There are some particularly interesting issues around her choice of France - and in particular Paris - as the setting for her book. Britain was not occupied: France was. For everyone living under the occupation, there must have been choices to be made, compromises to create, accommodations to be decided on. Put simply, did you keep your head down for the sake of your family and try as far as possible to avoid trouble - or did you 'take arms against a sea of troubles' - and resist? It could not have been an easy choice.
Paris in the thirties, as it's described at the beginning of the book, was a hub which drew in people from all over the world who wanted to experience its culture, its art world, its lifestyle. Many of them found themselves caught up in something very different when the Germans invaded, and they reacted in different ways. Coco Chanel took a German lover. The Duke and Duchess of Windsor eventually left when it looked as if life was going to become less luxurious than they were used to. It must have seemed unbelievable that such a cosmopolitan city could ever come under the yoke of the Nazis. But after the initial shock, Paris set its chic little hat straight, squared its shoulders and carried on, as far as possible, in the way that it always had. It helped that the Germans had a sort of reverence for the city: they didn't want to destroy it, they wanted to enjoy it.
And a lot of women made the pragmatic decision to help them enjoy it. Some danced with the handsome German officers, sang for them, slept with them, fell in love with them.
But others took a different route, and as the book goes on, the focus shifts to the many young women who played a huge part in setting up and running escape routes and resistance networks - women such as Genevieve de Gaulle, the niece of Charles de Gaulle. She worked on an underground anti-Nazi newspaper: she was captured and sent to Ravensbruck concentration camp. She survived and returned - but only just.
Of course the bulk of the women who were sent to Ravensbruck and other camps were Jews, and only a tiny percentage of them survived. There is a photo in the book of one of the Rothschild, beautiful, poised, expensively dressed: how could this woman have ever imagined the state to which she would be reduced in the hell of the camps?
Anne Sebba also explores - through interviews as well as documentary research - the story of what life was like for the few who survived and returned.

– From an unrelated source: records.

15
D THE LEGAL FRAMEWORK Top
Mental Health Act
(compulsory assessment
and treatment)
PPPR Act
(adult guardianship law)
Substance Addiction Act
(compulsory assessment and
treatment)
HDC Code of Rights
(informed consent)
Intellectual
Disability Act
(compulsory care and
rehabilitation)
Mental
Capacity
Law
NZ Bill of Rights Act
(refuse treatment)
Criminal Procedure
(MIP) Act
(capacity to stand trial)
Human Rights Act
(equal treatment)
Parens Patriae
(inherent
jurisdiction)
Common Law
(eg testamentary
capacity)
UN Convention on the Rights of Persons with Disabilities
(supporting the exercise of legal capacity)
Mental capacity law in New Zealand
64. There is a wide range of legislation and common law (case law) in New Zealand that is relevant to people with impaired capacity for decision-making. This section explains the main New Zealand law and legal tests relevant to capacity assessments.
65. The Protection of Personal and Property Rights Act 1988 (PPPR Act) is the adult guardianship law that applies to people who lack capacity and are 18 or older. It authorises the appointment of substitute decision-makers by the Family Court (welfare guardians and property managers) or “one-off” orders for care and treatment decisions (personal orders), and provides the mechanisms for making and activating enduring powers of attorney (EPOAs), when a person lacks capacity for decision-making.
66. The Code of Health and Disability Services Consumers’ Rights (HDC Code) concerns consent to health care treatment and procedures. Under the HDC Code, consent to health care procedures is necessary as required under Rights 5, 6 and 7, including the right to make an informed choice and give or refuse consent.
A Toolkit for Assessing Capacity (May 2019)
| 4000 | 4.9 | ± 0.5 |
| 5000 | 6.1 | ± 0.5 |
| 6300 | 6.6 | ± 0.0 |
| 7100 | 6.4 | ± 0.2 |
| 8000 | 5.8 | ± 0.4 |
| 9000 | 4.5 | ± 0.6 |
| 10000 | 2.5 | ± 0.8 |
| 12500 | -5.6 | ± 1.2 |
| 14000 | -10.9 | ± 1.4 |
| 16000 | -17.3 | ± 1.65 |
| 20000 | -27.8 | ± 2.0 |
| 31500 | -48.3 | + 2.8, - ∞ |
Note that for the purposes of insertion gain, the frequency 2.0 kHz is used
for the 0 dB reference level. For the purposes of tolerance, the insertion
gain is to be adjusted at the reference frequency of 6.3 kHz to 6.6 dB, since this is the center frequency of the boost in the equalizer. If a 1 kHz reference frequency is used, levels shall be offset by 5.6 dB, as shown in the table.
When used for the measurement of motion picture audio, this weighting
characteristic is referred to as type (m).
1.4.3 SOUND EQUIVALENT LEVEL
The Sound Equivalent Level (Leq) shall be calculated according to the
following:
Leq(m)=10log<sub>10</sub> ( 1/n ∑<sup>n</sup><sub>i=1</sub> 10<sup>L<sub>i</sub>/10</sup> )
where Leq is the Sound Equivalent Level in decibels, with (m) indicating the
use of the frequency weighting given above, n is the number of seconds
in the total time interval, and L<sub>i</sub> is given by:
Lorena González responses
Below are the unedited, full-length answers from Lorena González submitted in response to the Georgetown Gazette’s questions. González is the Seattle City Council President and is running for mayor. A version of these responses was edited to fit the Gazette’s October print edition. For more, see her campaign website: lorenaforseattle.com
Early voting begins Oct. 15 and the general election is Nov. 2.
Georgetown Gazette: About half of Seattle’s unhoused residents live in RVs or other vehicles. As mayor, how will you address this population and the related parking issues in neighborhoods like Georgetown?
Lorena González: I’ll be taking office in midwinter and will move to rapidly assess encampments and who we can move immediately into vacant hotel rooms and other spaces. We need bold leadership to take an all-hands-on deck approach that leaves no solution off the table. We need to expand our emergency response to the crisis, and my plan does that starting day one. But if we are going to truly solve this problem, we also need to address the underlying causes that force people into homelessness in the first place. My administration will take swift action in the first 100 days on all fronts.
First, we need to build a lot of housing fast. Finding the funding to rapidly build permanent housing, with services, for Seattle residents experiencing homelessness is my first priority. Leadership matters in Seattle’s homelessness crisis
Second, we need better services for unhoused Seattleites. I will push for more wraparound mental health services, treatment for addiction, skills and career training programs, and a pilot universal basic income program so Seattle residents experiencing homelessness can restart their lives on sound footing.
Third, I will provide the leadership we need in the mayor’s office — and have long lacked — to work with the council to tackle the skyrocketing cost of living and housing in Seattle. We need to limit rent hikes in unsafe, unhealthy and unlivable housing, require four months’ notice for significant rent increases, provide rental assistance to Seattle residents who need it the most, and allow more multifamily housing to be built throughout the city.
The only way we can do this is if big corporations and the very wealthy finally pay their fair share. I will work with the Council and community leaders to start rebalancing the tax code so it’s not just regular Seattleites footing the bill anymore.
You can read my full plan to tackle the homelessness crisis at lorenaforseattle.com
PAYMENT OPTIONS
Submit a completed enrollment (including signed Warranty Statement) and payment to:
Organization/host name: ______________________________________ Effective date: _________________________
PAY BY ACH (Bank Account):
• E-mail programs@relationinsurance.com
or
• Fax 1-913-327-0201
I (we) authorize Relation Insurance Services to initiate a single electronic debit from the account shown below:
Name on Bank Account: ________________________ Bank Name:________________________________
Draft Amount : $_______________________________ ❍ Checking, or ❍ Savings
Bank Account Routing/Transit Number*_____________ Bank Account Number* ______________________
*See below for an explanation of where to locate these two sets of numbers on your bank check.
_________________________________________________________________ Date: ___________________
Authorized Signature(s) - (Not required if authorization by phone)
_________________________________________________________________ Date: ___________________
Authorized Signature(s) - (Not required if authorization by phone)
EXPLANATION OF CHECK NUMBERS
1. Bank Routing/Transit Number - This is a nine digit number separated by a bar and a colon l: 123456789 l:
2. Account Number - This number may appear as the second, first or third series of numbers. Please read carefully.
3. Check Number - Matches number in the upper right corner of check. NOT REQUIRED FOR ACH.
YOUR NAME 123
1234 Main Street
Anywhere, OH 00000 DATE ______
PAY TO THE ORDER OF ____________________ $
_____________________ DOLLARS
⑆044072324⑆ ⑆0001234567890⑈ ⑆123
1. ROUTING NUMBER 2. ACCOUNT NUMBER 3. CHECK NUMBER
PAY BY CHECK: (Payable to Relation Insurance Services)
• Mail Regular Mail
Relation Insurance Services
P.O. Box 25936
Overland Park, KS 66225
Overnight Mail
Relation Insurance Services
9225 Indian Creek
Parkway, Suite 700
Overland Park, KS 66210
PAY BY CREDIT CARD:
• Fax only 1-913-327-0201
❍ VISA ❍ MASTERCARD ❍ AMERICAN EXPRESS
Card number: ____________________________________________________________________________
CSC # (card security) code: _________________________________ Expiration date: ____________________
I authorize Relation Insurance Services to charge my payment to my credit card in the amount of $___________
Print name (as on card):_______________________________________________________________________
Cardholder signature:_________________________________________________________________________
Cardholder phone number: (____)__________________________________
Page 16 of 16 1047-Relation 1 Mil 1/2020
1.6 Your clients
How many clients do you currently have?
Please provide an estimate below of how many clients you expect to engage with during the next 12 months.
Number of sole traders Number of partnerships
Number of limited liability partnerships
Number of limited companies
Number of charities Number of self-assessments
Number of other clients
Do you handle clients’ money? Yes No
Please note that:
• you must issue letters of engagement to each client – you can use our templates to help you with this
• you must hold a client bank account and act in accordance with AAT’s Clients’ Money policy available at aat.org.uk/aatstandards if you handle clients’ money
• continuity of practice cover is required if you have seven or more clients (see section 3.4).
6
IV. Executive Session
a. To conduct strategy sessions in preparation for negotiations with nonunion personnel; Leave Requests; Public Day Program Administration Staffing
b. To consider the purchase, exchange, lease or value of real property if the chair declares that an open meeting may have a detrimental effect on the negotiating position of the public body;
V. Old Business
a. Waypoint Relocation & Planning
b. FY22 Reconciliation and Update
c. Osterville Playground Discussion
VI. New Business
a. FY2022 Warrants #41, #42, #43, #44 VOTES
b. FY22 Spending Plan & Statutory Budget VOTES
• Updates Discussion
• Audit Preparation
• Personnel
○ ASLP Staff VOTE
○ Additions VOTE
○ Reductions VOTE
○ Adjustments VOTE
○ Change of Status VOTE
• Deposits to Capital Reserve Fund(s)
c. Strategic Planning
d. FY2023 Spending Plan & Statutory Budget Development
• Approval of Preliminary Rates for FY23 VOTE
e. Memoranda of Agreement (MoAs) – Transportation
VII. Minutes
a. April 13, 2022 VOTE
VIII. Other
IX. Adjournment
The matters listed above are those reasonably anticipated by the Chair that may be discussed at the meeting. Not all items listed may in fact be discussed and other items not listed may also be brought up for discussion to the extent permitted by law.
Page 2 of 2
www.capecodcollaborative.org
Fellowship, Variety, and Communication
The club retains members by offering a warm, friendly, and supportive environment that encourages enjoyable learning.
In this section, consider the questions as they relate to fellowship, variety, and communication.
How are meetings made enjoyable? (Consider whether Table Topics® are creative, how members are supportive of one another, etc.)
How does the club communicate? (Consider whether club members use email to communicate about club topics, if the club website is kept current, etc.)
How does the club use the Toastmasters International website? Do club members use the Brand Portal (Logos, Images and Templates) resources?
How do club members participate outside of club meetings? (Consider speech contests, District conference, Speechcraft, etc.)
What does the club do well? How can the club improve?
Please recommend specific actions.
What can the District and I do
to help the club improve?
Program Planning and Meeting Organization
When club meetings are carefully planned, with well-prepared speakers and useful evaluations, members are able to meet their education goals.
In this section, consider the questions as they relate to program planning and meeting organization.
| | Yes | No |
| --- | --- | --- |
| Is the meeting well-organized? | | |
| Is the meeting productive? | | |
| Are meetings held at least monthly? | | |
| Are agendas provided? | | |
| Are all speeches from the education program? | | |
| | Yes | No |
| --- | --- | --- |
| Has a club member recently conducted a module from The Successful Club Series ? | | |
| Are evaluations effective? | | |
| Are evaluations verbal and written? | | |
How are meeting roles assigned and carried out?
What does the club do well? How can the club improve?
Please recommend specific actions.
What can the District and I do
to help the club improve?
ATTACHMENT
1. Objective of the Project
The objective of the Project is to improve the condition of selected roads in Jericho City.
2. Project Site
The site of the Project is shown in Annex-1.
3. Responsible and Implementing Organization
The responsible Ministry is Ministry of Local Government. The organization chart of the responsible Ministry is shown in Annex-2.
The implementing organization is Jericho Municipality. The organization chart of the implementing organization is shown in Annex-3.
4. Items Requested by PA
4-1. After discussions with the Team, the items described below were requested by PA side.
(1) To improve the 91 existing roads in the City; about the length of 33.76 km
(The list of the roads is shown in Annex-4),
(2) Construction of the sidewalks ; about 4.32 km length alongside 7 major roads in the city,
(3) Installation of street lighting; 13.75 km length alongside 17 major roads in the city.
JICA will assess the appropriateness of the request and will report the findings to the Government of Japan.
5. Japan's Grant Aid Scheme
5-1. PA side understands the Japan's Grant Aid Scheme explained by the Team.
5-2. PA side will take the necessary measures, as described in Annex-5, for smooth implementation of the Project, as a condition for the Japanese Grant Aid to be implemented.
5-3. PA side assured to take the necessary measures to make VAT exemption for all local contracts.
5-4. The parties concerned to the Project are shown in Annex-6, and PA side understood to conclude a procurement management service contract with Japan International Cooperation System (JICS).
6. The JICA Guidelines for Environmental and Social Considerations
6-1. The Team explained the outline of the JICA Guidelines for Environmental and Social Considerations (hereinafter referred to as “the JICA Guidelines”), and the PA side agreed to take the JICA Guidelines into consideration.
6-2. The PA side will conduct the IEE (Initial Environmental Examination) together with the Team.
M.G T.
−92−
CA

After the war, the Parisians wanted to party and then to move on. Too awkward to delve into who did what during the occupation, once the initial denunciations - often of women who had slept with the enemy - were over. They didn't know what to make of these women who had returned from hell, skeletal thin, malnourished and ill, with harrowing tales to tell of their treatment. Many of them came home to find their families dead, their homes and livelihoods gone. And too often, Paris shrugged its shoulders and forgot about them. Anne Sebba puts that right.